Key Findings Summary

Finding Detail
Malware family LockBit 5.0, LINUX Locker v1.01
Architecture x86-64 ELF, C-compiled, multi-threaded
Encryption ChaCha20/XChaCha20 + Curve25519 key exchange
Key storage Per-file key embedded in encrypted file header
Anti-analysis strace detection, VM fingerprinting via /proc/ioports
Network activity Zero — fully offline capable
Partial encryption Configurable via -r flag (10-90% per file)
Self-destruct Enabled by default, disabled with -k
Free space wipe -w flag — prevents forensic file recovery
Double extortion Claimed in ransom note
Decryptability Impossible without LockBit operator Curve25519 private key

Detection Opportunities

Since network detection is ineffective, defenders should focus on endpoint-level signals:

  1. File rename bursts — Rapid file renames with 16-char hex extensions in short timeframes
  2. /proc enumeration pattern — Sequential reads of /proc/[pid]/comm across multiple PIDs
  3. /dev/urandom + /sys/.../cpu/online sequence — This specific combination is a strong behavioral indicator
  4. ReadMeForDecrypt.txt creation — Filesystem IOC, straightforward to alert on
  5. Temp file writes to mount roots — Large sequential writes to /, /snap/* with random filenames

Tools Used

Tool Purpose
snoop-bfcc (eBPF) File access tracing — bypasses strace detection
Ghidra Static reverse engineering
Wireshark Network traffic capture
xxd Binary file inspection
ss / ifconfig Socket and interface monitoring
MalwareBazaar Sample identification and vendor intelligence

Conclusion

LockBit 5.0 Linux is a mature, operationally-focused ransomware. Its most defining characteristic is a zero-dependency encryption model: no network connectivity, no C2 handshake, no external key material required. The Curve25519 public key is embedded in the binary, ChaCha20 keys are generated and wrapped locally, and the entire encryption pipeline completes before any external communication would occur.

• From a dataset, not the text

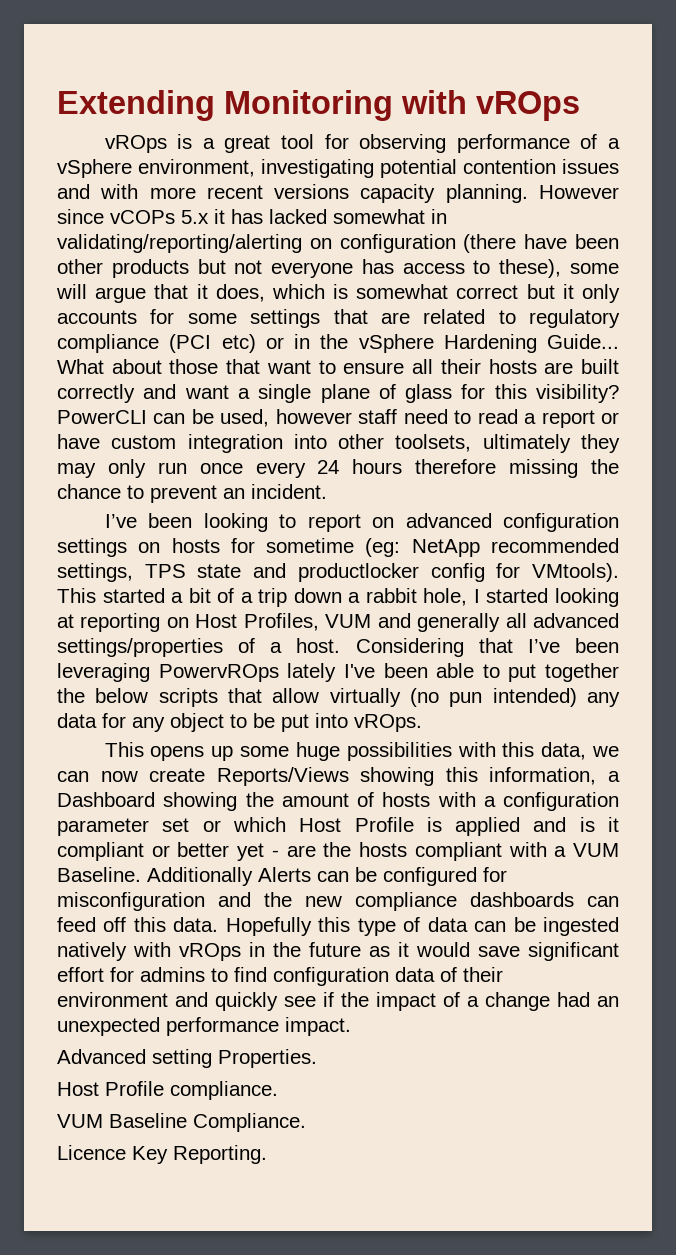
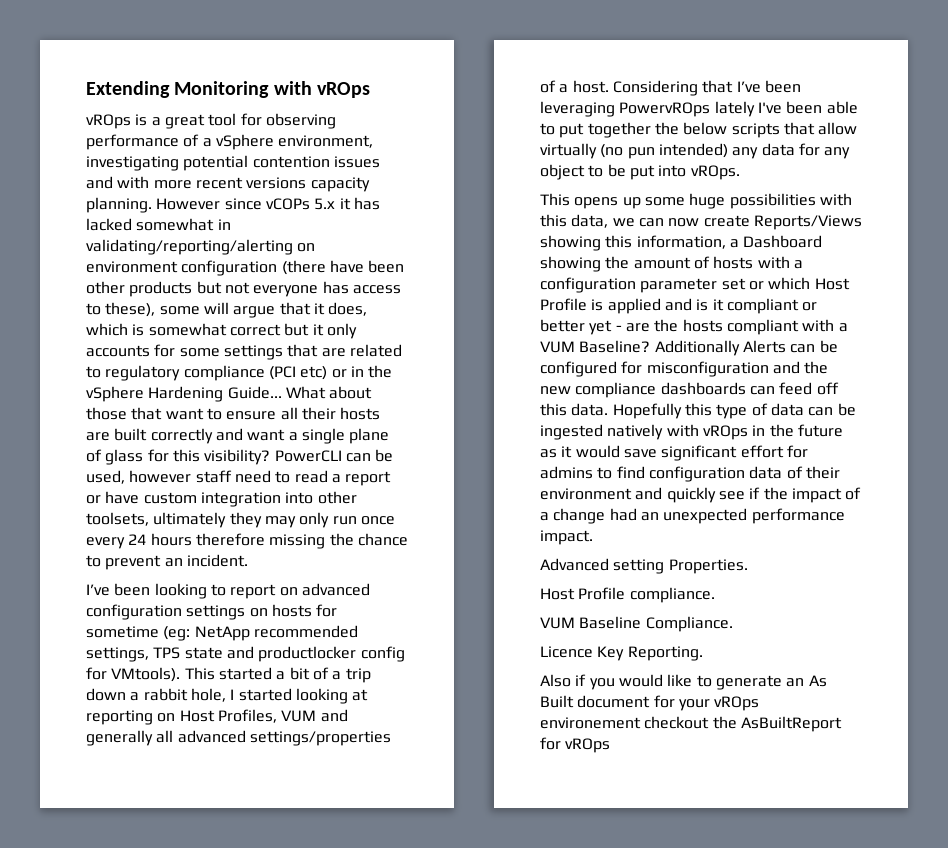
(332, 243) none -> [86,261,178,273] environment
[57,867,141,882] Baseline. -> [579,340,651,353] Baseline?
(267, 1154) none -> [540,674,827,690] [540,695,760,711] [540,716,842,732] [540,737,611,753] // Also if you would like to generate an As Built document for your vROps environement checkout the AsBuiltReport for vROps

The strace evasion required a pivot to eBPF-based monitoring, which proved significantly more effective. The combination of behavioral tracing, ChaCha20 constant identification in Ghidra, and triple-confirmed zero network activity provides a complete picture of the malware’s operation.

For defenders, the conclusion is clear: endpoint-level behavioral detection is the only reliable layer against a ransomware engineered to operate entirely offline.

Open Questions

The following findings warrant further investigation:

  • IPv6 string presence: MalwareBazaar YARA matched linux_generic_ipv6_catcher, indicating an IPv6-format string in the binary. No corresponding network activity was observed. This likely references a hardcoded Tor relay or C2 endpoint within the encrypted string table at DAT_00459490. Decoding this table would be the natural next step.
  • XChaCha20 vs ChaCha20: The 24-byte nonce field in the encrypted header suggests XChaCha20. Confirming this via memory forensics during active encryption would close this open question.
  • Exfiltration component: The ransom note claims data theft. No exfiltration was observed in this isolated test. A networked execution with full traffic capture would determine whether this is a genuine capability or a bluff.